Instructions for the task: Retype the lines of the entries below, starting with the line that contains "Добавить видеоролик" and going on through the line that contains "Deze verschillen lijken", with both of those lines included. Keep every line unchanged and leave the pictures out of your answer.

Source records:
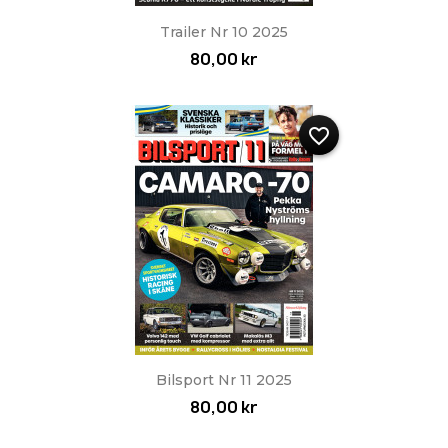
Trailer Nr 10 2025
80,00 kr
favorite_border
Bilsport Nr 11 2025
80,00 kr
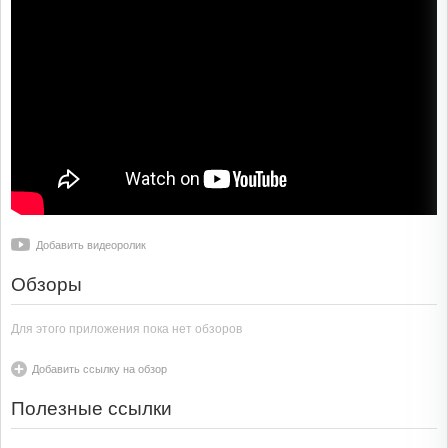
Добавить видеоролик
Обзоры
Для этого приложения пока нет обзоров
Добавить ссылку на обзор
Полезные ссылки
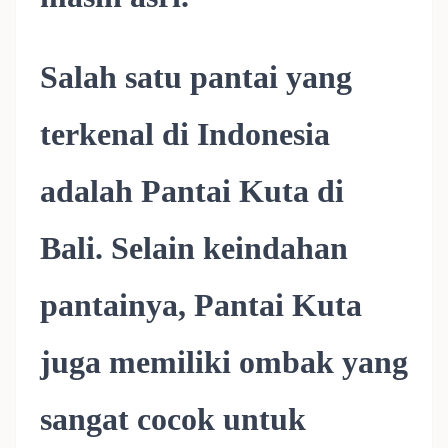
Salah satu pantai yang
terkenal di Indonesia
adalah Pantai Kuta di
Bali. Selain keindahan
pantainya, Pantai Kuta
juga memiliki ombak yang
sangat cocok untuk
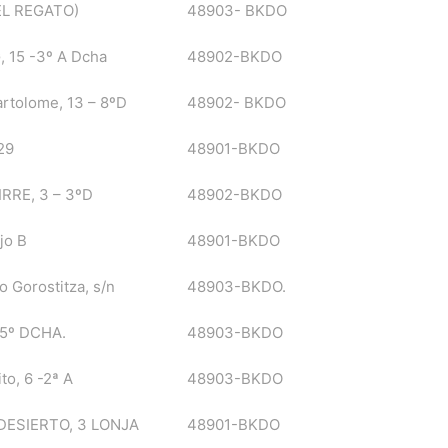
EL REGATO)
48903- BKDO
, 15 -3º A Dcha
48902-BKDO
artolome, 13 – 8ºD
48902- BKDO
29
48901-BKDO
RRE, 3 – 3ºD
48902-BKDO
jo B
48901-BKDO
o Gorostitza, s/n
48903-BKDO.
-5º DCHA.
48903-BKDO
to, 6 -2ª A
48903-BKDO
DESIERTO, 3 LONJA
48901-BKDO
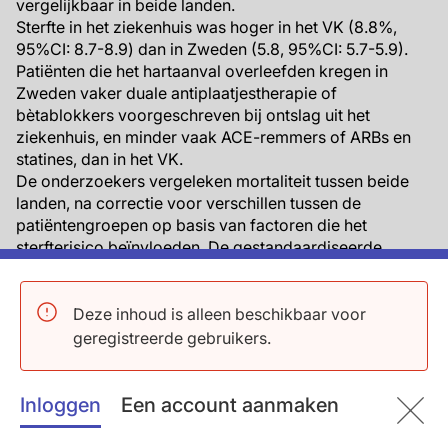
vergelijkbaar in beide landen.
Sterfte in het ziekenhuis was hoger in het VK (8.8%,
95%CI: 8.7-8.9) dan in Zweden (5.8, 95%CI: 5.7-5.9).
Patiënten die het hartaanval overleefden kregen in
Zweden vaker duale antiplaatjestherapie of
bètablokkers voorgeschreven bij ontslag uit het
ziekenhuis, en minder vaak ACE-remmers of ARBs en
statines, dan in het VK.
De onderzoekers vergeleken mortaliteit tussen beide
landen, na correctie voor verschillen tussen de
patiëntengroepen op basis van factoren die het
sterfterisico beïnvloeden. De gestandaardiseerde
mortaliteitsratio bleek 1.37 (95%CI: 1.30-1.45) voor VK
ten opzichte van Zweden. Dit betekent dat er ongeveer
11236 meer doden waren in het VK dan in Zweden, in de
Deze inhoud is alleen beschikbaar voor
studieperiode van 2004 tot 2010. De onderzoekers
geregistreerde gebruikers.
schatten dat de gestandaardiseerde mortaliteitsratio
zou zijn verlaagd tot 1.31 (95%CI: 1.30-1.33) als het VK
in vergelijkbare mate PCI en bètablokkers zou
Inloggen
Een account aanmaken
gebruiken.
Deze verschillen lijken de snellere adoptie van nieuwe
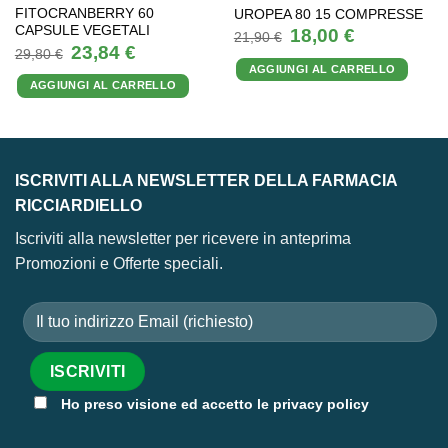
FITOCRANBERRY 60
UROPEA 80 15 COMPRESSE
CAPSULE VEGETALI
Il
Il
18,00
€
21,90
€
prezzo
prezzo
Il
Il
23,84
€
29,80
€
originale
attuale
prezzo
prezzo
AGGIUNGI AL CARRELLO
era:
è:
originale
attuale
21,90 €.
18,00 €.
AGGIUNGI AL CARRELLO
era:
è:
29,80 €.
23,84 €.
ISCRIVITI ALLA NEWSLETTER DELLA FARMACIA
RICCIARDIELLO
Iscriviti alla newsletter per ricevere in anteprima
Promozioni e Offerte speciali.
Ho preso visione ed accetto le privacy policy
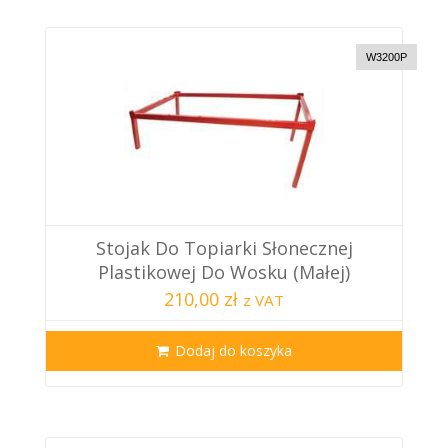
W3200P
Stojak Do Topiarki Słonecznej
Plastikowej Do Wosku (małej)
210,00 zł
z VAT
Dodaj do koszyka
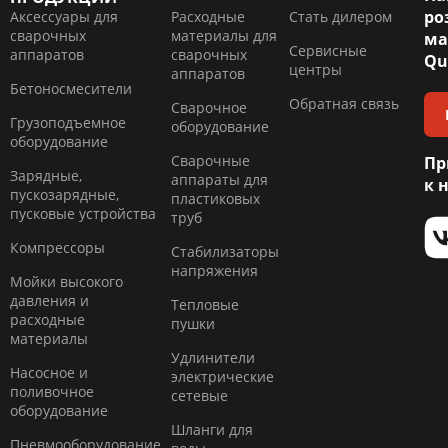
ро
Аксессуары для
Расходные
Стать дилером
сварочных
материалы для
ма
Сервисные
аппаратов
сварочных
Qu
центры
аппаратов
Бетоносмесители
Обратная связь
Сварочное
Грузоподъемное
оборудование
оборудование
Сварочные
Пр
Зарядные,
аппараты для
к 
пускозарядные,
пластиковых
пусковые устройства
труб
Компресcоры
Стабилизаторы
напряжения
Мойки высокого
давления и
Тепловые
расходные
пушки
материалы
Удлинители
Насосное и
электрические
поливочное
сетевые
оборудование
Шланги для
Пневмооборудование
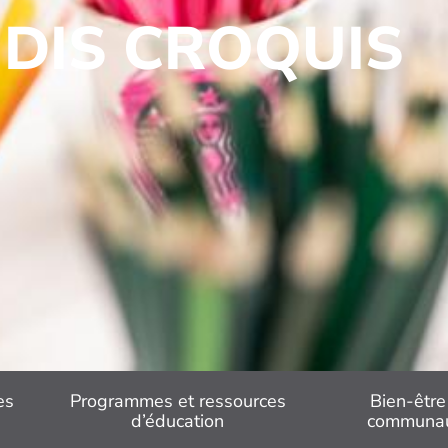
UDIS CROQUIS
es
Programmes et ressources
Bien-être
d’éducation
communa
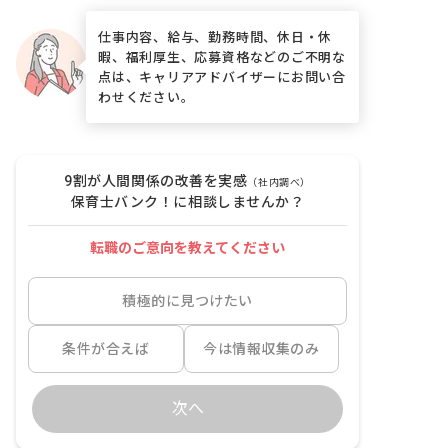
仕事内容、給与、勤務時間、休日・休
暇、福利厚生、応募資格などのご不明な
点は、キャリアアドバイザーにお問い合
わせください。
9割が人間関係の改善を実感
（社内調べ）
保育士バンク！に相談しませんか？
転職のご意向を教えてください
積極的に見つけたい
条件が合えば
今は情報収集のみ
次へ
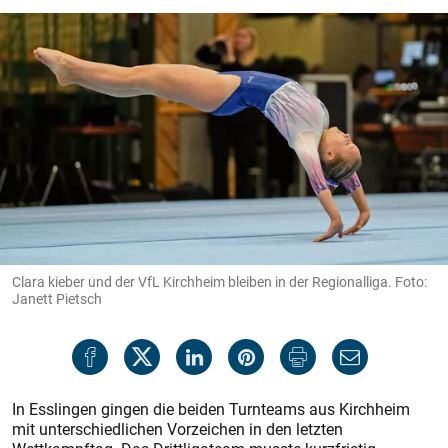
Clara kieber und der VfL Kirchheim bleiben in der Regionalliga. Foto:
Janett Pietsch
In Esslingen gingen die beiden Turnteams aus Kirchheim
mit unterschiedlichen Vorzeichen in den letzten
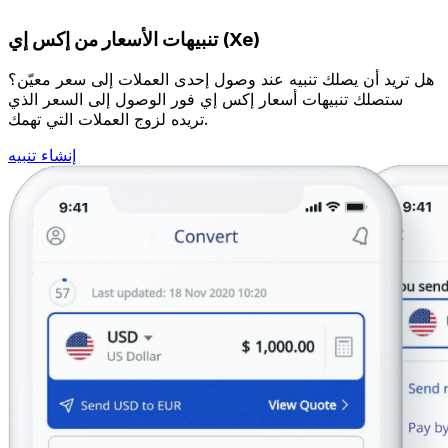
تنبيهات الأسعار من إكس إي (Xe)
هل تريد أن يصلك تنبيه عند وصول إحدى العملات إلى سعر معيّن؟
ستصلك تنبيهات أسعار إكس إي فور الوصول إلى السعر الذي
تريده لزوج العملات التي تهمك.
إنشاء تنبيه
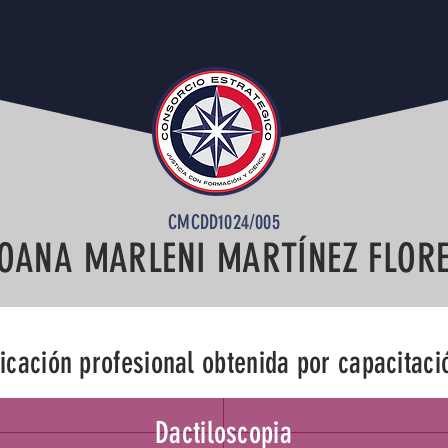
CMCDD1024/005
TALL TITLE
OANA MARLENI MARTÍNEZ FLOR
TALL TITLE
ficación profesional obtenida por capacitaci
Dactiloscopia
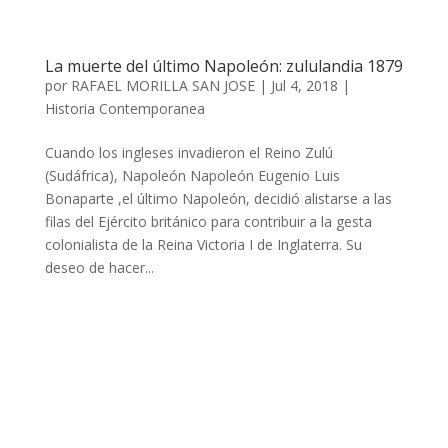
La muerte del último Napoleón: zululandia 1879
por
RAFAEL MORILLA SAN JOSE
|
Jul 4, 2018
|
Historia Contemporanea
Cuando los ingleses invadieron el Reino Zulú
(Sudáfrica), Napoleón Napoleón Eugenio Luis
Bonaparte ,el último Napoleón, decidió alistarse a las
filas del Ejército británico para contribuir a la gesta
colonialista de la Reina Victoria I de Inglaterra. Su
deseo de hacer...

Solution for this problem:
Добавить видеоролик
Обзоры
Для этого приложения пока нет обзоров
Добавить ссылку на обзор
Полезные ссылки
Salah satu pantai yang
terkenal di Indonesia
adalah Pantai Kuta di
Bali. Selain keindahan
pantainya, Pantai Kuta
juga memiliki ombak yang
sangat cocok untuk
EL REGATO)
48903- BKDO
, 15 -3º A Dcha
48902-BKDO
artolome, 13 – 8ºD
48902- BKDO
29
48901-BKDO
RRE, 3 – 3ºD
48902-BKDO
jo B
48901-BKDO
o Gorostitza, s/n
48903-BKDO.
-5º DCHA.
48903-BKDO
to, 6 -2ª A
48903-BKDO
DESIERTO, 3 LONJA
48901-BKDO
vergelijkbaar in beide landen.
Sterfte in het ziekenhuis was hoger in het VK (8.8%,
95%CI: 8.7-8.9) dan in Zweden (5.8, 95%CI: 5.7-5.9).
Patiënten die het hartaanval overleefden kregen in
Zweden vaker duale antiplaatjestherapie of
bètablokkers voorgeschreven bij ontslag uit het
ziekenhuis, en minder vaak ACE-remmers of ARBs en
statines, dan in het VK.
De onderzoekers vergeleken mortaliteit tussen beide
landen, na correctie voor verschillen tussen de
patiëntengroepen op basis van factoren die het
sterfterisico beïnvloeden. De gestandaardiseerde
mortaliteitsratio bleek 1.37 (95%CI: 1.30-1.45) voor VK
ten opzichte van Zweden. Dit betekent dat er ongeveer
11236 meer doden waren in het VK dan in Zweden, in de
Deze inhoud is alleen beschikbaar voor
studieperiode van 2004 tot 2010. De onderzoekers
geregistreerde gebruikers.
schatten dat de gestandaardiseerde mortaliteitsratio
zou zijn verlaagd tot 1.31 (95%CI: 1.30-1.33) als het VK
in vergelijkbare mate PCI en bètablokkers zou
Inloggen
Een account aanmaken
gebruiken.
Deze verschillen lijken de snellere adoptie van nieuwe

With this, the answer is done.